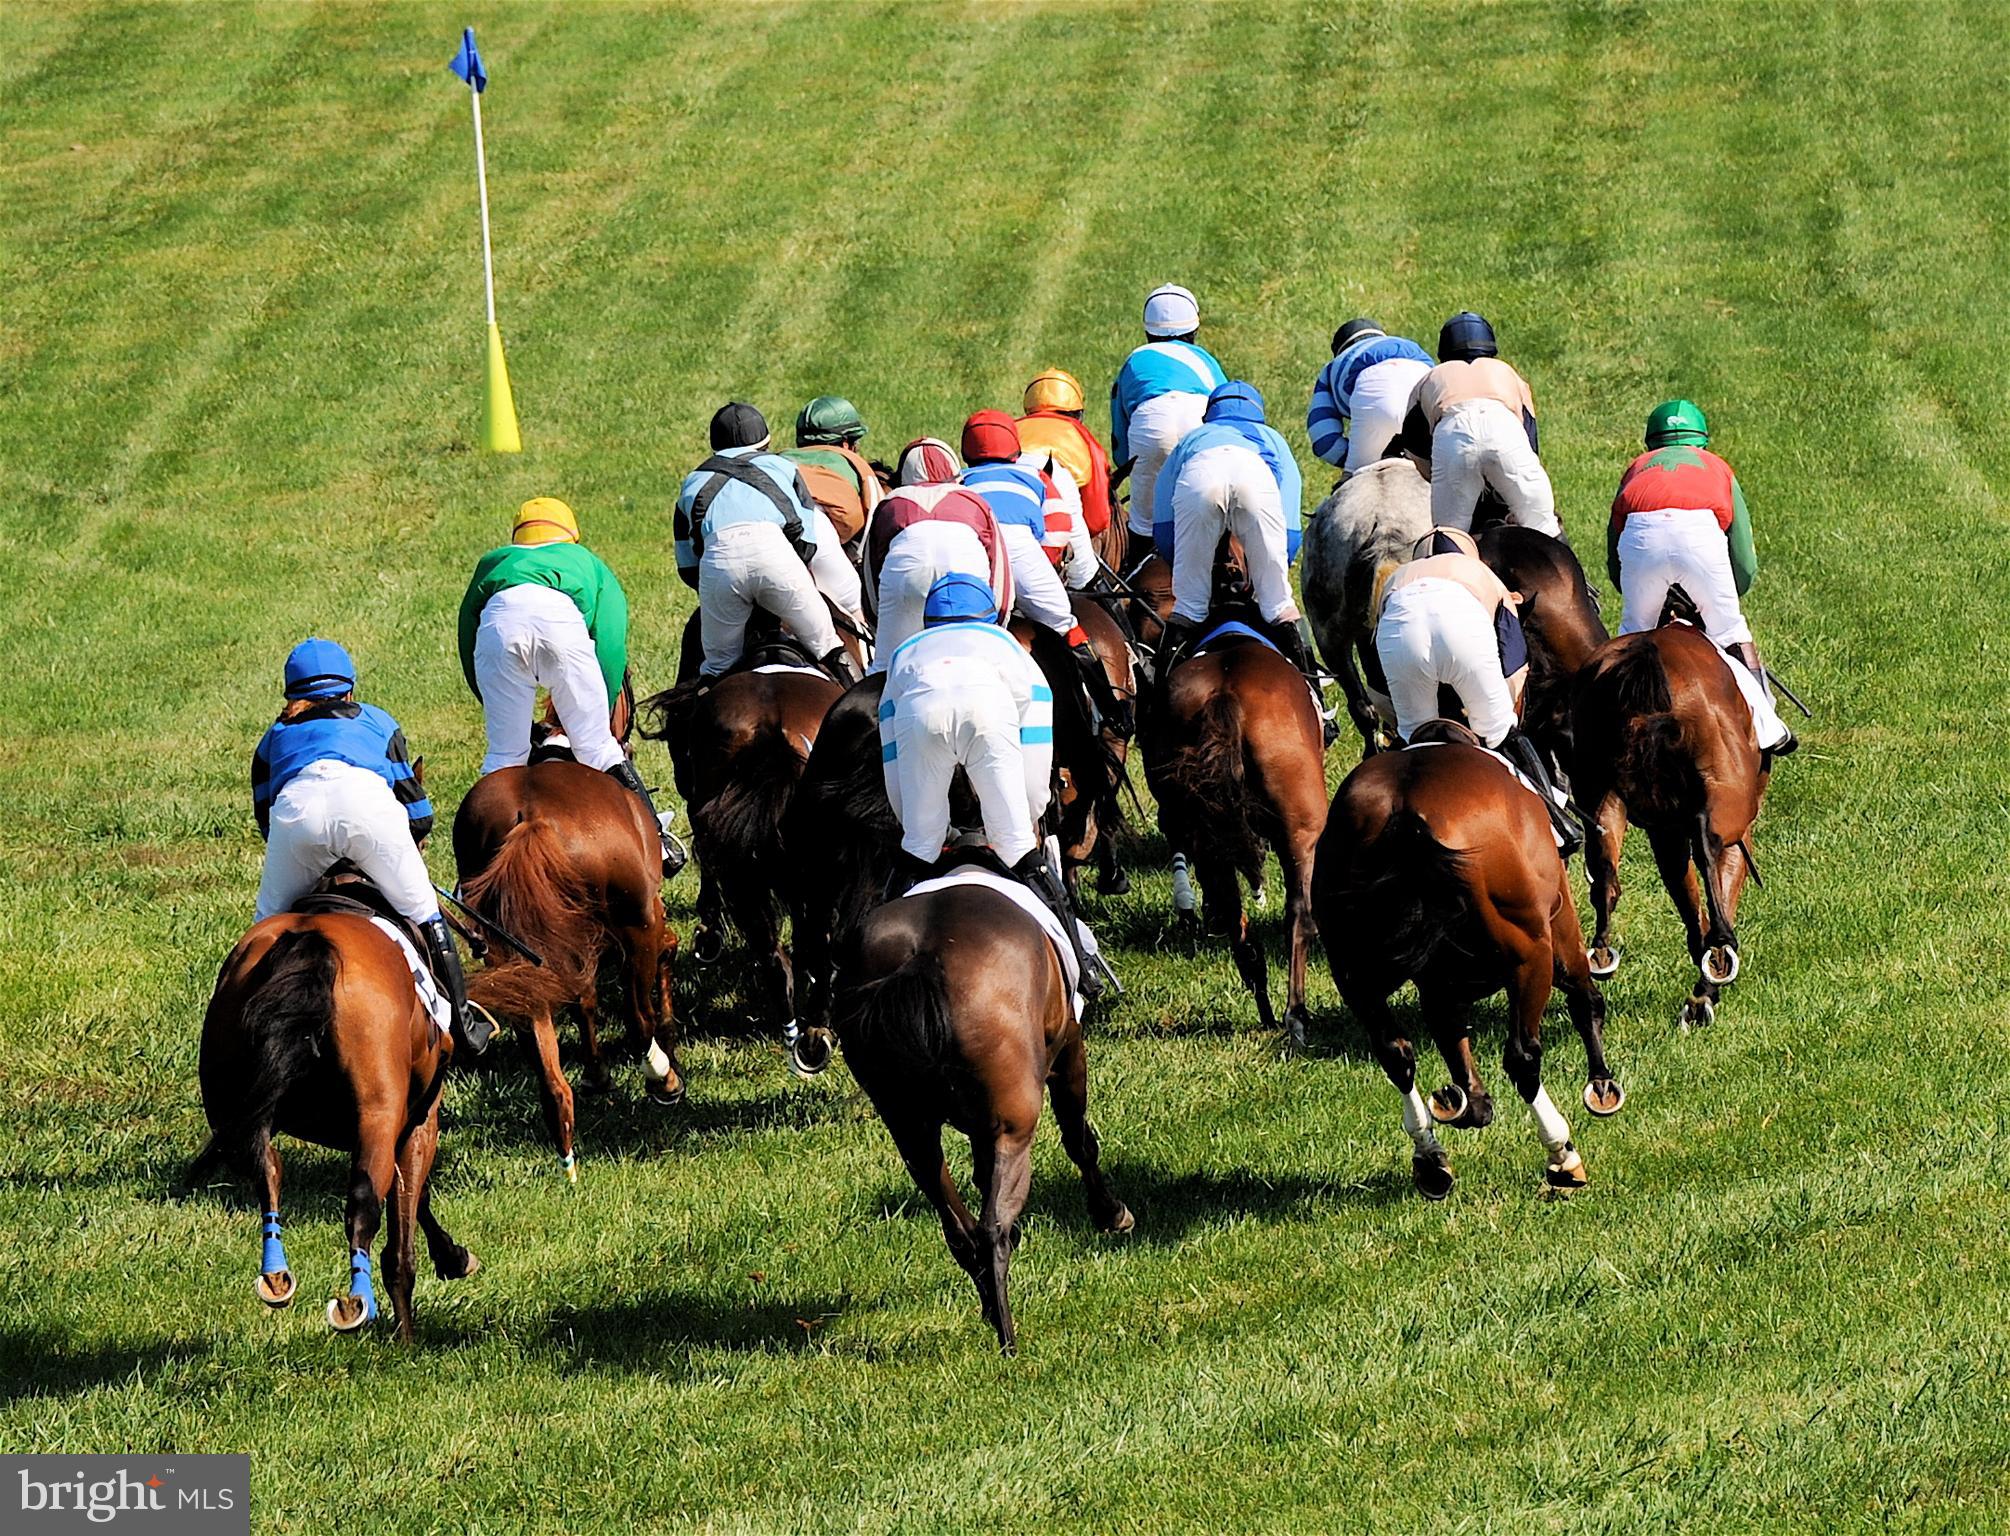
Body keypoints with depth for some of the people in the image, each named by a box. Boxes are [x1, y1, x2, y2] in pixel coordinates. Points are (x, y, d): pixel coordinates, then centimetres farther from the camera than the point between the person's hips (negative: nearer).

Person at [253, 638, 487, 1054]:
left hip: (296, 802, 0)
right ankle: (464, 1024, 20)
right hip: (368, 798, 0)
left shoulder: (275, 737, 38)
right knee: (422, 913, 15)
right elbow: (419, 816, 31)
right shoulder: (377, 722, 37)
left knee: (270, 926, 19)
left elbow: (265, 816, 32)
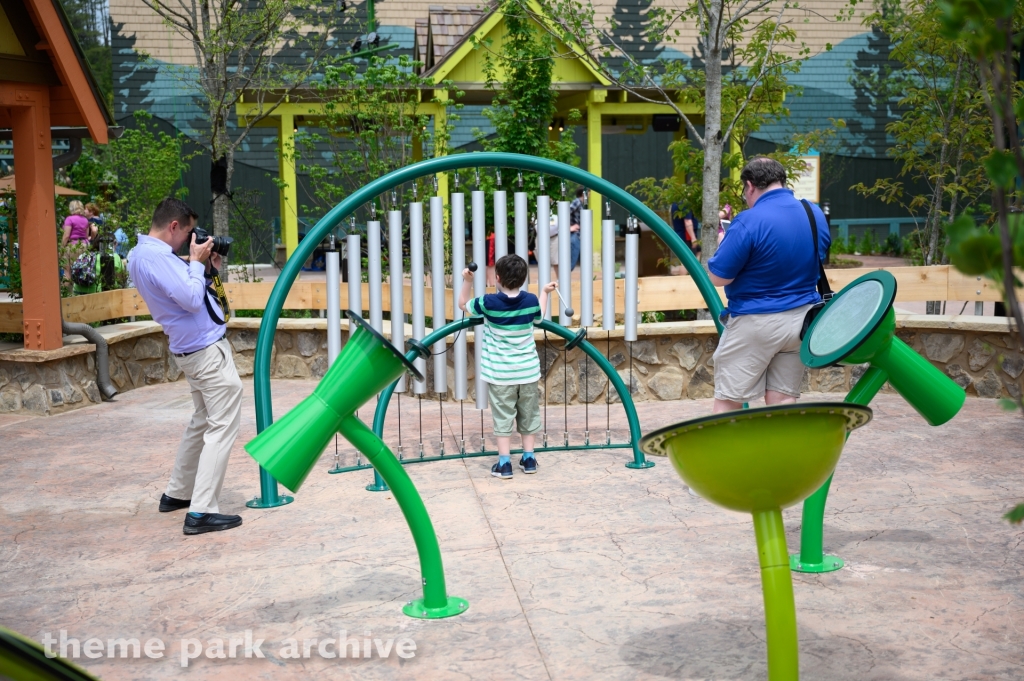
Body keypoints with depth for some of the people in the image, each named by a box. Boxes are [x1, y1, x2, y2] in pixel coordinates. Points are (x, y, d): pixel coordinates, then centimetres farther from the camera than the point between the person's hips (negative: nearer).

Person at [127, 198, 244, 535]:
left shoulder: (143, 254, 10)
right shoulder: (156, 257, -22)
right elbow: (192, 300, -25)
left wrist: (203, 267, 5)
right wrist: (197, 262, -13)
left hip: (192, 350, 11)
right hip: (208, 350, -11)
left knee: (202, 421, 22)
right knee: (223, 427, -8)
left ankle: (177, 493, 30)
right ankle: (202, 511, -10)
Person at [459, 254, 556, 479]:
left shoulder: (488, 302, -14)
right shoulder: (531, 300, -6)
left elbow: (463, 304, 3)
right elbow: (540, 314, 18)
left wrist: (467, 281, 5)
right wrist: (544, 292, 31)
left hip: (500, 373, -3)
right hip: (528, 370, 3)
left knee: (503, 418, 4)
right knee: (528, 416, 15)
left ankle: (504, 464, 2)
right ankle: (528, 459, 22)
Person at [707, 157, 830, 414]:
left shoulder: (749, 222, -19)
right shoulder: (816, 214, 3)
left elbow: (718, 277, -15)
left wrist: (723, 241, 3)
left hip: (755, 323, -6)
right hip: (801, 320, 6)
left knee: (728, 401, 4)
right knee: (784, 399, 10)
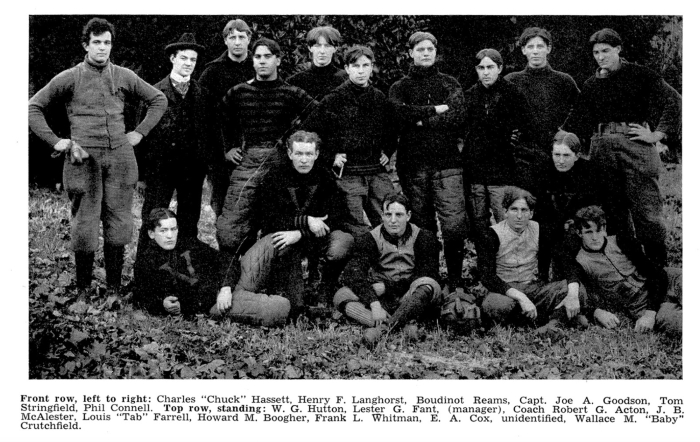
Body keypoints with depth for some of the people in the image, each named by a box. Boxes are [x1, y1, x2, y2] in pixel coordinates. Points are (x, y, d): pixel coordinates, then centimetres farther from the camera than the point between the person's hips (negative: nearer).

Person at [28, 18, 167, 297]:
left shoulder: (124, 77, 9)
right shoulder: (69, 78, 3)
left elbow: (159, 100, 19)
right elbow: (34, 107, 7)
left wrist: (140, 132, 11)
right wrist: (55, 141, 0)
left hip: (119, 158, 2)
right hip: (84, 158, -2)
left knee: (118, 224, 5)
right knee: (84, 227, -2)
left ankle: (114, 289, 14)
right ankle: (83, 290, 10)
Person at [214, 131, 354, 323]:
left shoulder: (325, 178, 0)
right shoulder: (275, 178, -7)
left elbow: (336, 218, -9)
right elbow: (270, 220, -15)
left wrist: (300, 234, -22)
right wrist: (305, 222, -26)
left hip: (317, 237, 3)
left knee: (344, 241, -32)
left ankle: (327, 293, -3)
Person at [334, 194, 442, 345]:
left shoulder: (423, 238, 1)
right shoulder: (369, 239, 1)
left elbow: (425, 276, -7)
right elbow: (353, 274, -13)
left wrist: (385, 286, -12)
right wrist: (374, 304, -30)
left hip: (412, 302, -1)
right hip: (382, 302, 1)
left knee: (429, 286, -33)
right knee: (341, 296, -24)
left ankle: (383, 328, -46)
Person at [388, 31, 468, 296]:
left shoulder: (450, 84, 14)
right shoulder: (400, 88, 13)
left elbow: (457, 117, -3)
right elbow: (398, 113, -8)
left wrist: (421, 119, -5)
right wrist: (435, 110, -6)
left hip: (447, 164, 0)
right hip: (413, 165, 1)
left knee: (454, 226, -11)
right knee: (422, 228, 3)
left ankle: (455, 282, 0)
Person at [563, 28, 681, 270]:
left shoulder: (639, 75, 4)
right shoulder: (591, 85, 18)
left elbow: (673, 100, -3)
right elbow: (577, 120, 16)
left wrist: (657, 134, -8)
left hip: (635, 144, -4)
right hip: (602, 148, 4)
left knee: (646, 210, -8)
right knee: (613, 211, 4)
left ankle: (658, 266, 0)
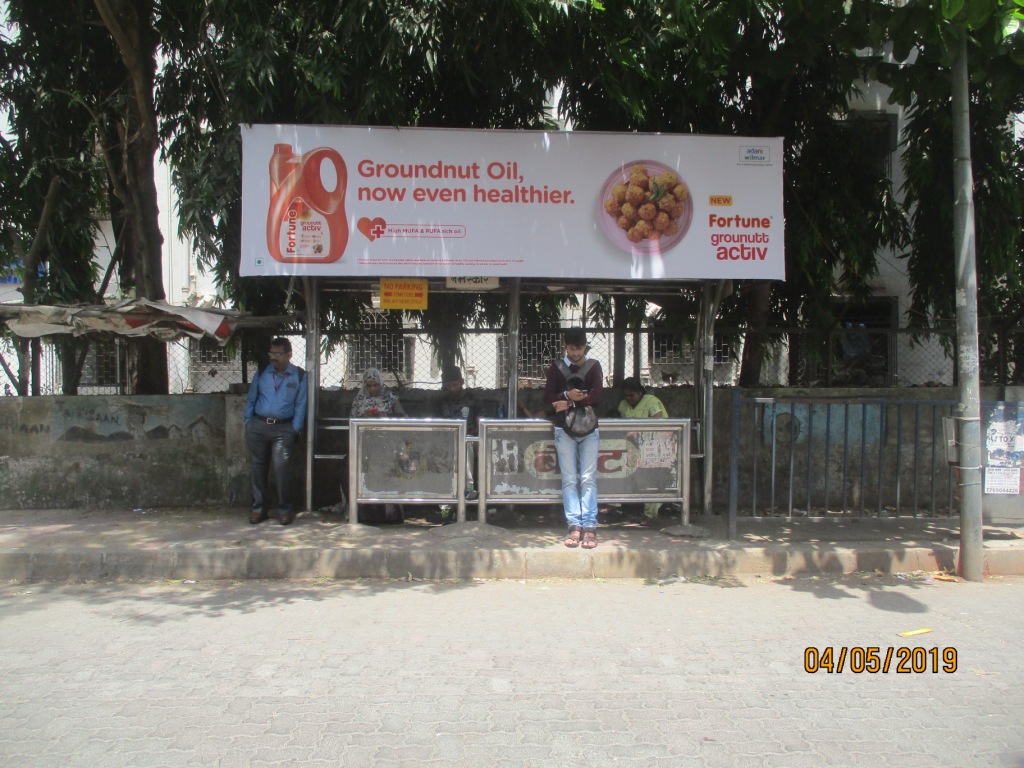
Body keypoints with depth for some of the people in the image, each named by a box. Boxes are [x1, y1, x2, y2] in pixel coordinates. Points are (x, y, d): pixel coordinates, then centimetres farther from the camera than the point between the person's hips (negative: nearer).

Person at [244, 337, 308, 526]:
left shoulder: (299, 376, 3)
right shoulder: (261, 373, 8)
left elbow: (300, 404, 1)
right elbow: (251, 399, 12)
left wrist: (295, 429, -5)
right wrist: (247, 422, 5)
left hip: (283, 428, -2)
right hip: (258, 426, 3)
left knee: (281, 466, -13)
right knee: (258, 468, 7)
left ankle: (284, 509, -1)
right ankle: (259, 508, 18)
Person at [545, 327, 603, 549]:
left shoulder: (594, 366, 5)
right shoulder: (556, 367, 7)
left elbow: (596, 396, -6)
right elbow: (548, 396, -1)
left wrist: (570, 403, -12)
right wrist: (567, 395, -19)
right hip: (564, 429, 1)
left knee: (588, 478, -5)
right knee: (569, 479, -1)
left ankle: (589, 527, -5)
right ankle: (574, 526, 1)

____________

**Assignment**
Where an entry holds a picture, leave the picture out and output the rest exactly.

**Written response**
Body keypoints with depth for some of the people in the image, each named by a box. Boxes are [x1, y1, x2, y2] in pixel coordinates. Points are (x, y, d): pixel coordinates, then centimetres farther from the camera than the point between the person's hips (negative: nearer).

Person at [253, 638, 487, 1054]:
left hip: (296, 802, 0)
right ankle: (464, 1024, 20)
right hip: (368, 798, 0)
left shoulder: (275, 737, 38)
right knee: (422, 913, 15)
right elbow: (419, 816, 31)
right shoulder: (377, 722, 37)
left knee: (270, 926, 19)
left elbow: (265, 816, 32)
Body keypoints with depth for some of the people in the image, each named by a box. Boxes are [x1, y1, x2, y2] in pixel coordinates. Points are (x, y, d): pixel coordinates, then centimetres farther from the camera than the point between the person's hips (negative: nearer).

Person at [127, 198, 244, 535]:
left shoulder: (143, 254, 10)
right shoulder: (156, 257, -22)
right elbow: (192, 300, -25)
left wrist: (203, 267, 5)
right wrist: (197, 262, -13)
left hip: (192, 350, 11)
right hip: (208, 350, -11)
left knee: (202, 421, 22)
right knee: (223, 427, -8)
left ankle: (177, 493, 30)
right ankle: (202, 511, -10)
Person at [459, 254, 556, 479]:
left shoulder: (488, 302, -14)
right shoulder: (531, 300, -6)
left elbow: (463, 304, 3)
right elbow: (540, 314, 18)
left wrist: (467, 281, 5)
right wrist: (544, 292, 31)
left hip: (500, 373, -3)
right hip: (528, 370, 3)
left knee: (503, 418, 4)
right knee: (528, 416, 15)
left ankle: (504, 464, 2)
right ankle: (528, 459, 22)
Person at [707, 157, 830, 414]:
left shoulder: (749, 222, -19)
right shoulder: (816, 214, 3)
left elbow: (718, 277, -15)
left wrist: (723, 241, 3)
left hip: (755, 323, -6)
right hip: (801, 320, 6)
left knee: (728, 401, 4)
right knee: (784, 399, 10)
Body keypoints with depth for some of the people in the image, each named by a box. Boxes are [x1, y1, x2, y2] in pixel coordinates. Points are (x, y, d): pixel coordinates, then centimetres farther from the camera than the point between the person's hips (negative: nearer).

Person at [28, 18, 167, 297]:
left shoulder: (124, 77, 9)
right shoulder: (69, 78, 3)
left elbow: (159, 100, 19)
right elbow: (34, 107, 7)
left wrist: (140, 132, 11)
right wrist: (55, 141, 0)
left hip: (119, 158, 2)
right hip: (84, 158, -2)
left knee: (118, 224, 5)
right knee: (84, 227, -2)
left ankle: (114, 289, 14)
right ankle: (83, 290, 10)
Person at [214, 131, 354, 323]:
left shoulder: (325, 178, 0)
right shoulder: (275, 178, -7)
left elbow: (336, 218, -9)
right elbow: (270, 220, -15)
left wrist: (300, 234, -22)
right wrist: (305, 222, -26)
left hip: (317, 237, 3)
left knee: (344, 241, -32)
left ankle: (327, 293, -3)
Person at [334, 194, 442, 345]:
left shoulder: (423, 238, 1)
right shoulder: (369, 239, 1)
left elbow: (425, 276, -7)
right elbow: (353, 274, -13)
left wrist: (385, 286, -12)
right wrist: (374, 304, -30)
left hip: (412, 302, -1)
right hip: (382, 302, 1)
left knee: (429, 286, -33)
right knee: (341, 296, -24)
left ankle: (383, 328, -46)
Person at [388, 31, 468, 296]:
left shoulder: (450, 84, 14)
right shoulder: (400, 88, 13)
left elbow: (457, 117, -3)
right elbow: (398, 113, -8)
left wrist: (421, 119, -5)
right wrist: (435, 110, -6)
left hip: (447, 164, 0)
right hip: (413, 165, 1)
left knee: (454, 226, -11)
right knee: (422, 228, 3)
left ankle: (455, 282, 0)
Person at [563, 28, 681, 270]:
left shoulder: (639, 75, 4)
right shoulder: (591, 85, 18)
left elbow: (673, 100, -3)
right elbow: (577, 120, 16)
left wrist: (657, 134, -8)
left hip: (635, 144, -4)
right hip: (602, 148, 4)
left knee: (646, 210, -8)
right knee: (613, 211, 4)
left ankle: (658, 266, 0)
Body keypoints with depth for some of the people in the image, each named by a box. Boxes are [x1, y1, x2, y2] in pixel coordinates. Points are (x, y, d): pixel coordinates, then centimetres farther from the camera than the point between the person's hips (negative: nearer).

Person at [244, 337, 308, 526]:
left shoulder: (299, 376, 3)
right shoulder: (261, 373, 8)
left elbow: (300, 404, 1)
right elbow: (251, 399, 12)
left wrist: (295, 429, -5)
right wrist: (247, 422, 5)
left hip: (283, 428, -2)
right hip: (258, 426, 3)
left knee: (281, 466, -13)
right knee: (258, 468, 7)
left ankle: (284, 509, -1)
right ankle: (259, 508, 18)
Person at [545, 327, 603, 549]:
left shoulder: (594, 366, 5)
right shoulder: (556, 367, 7)
left elbow: (596, 396, -6)
right elbow: (548, 396, -1)
left wrist: (570, 403, -12)
right wrist: (567, 395, -19)
right hip: (564, 429, 1)
left knee: (588, 478, -5)
right knee: (569, 479, -1)
left ankle: (589, 527, -5)
right ankle: (574, 526, 1)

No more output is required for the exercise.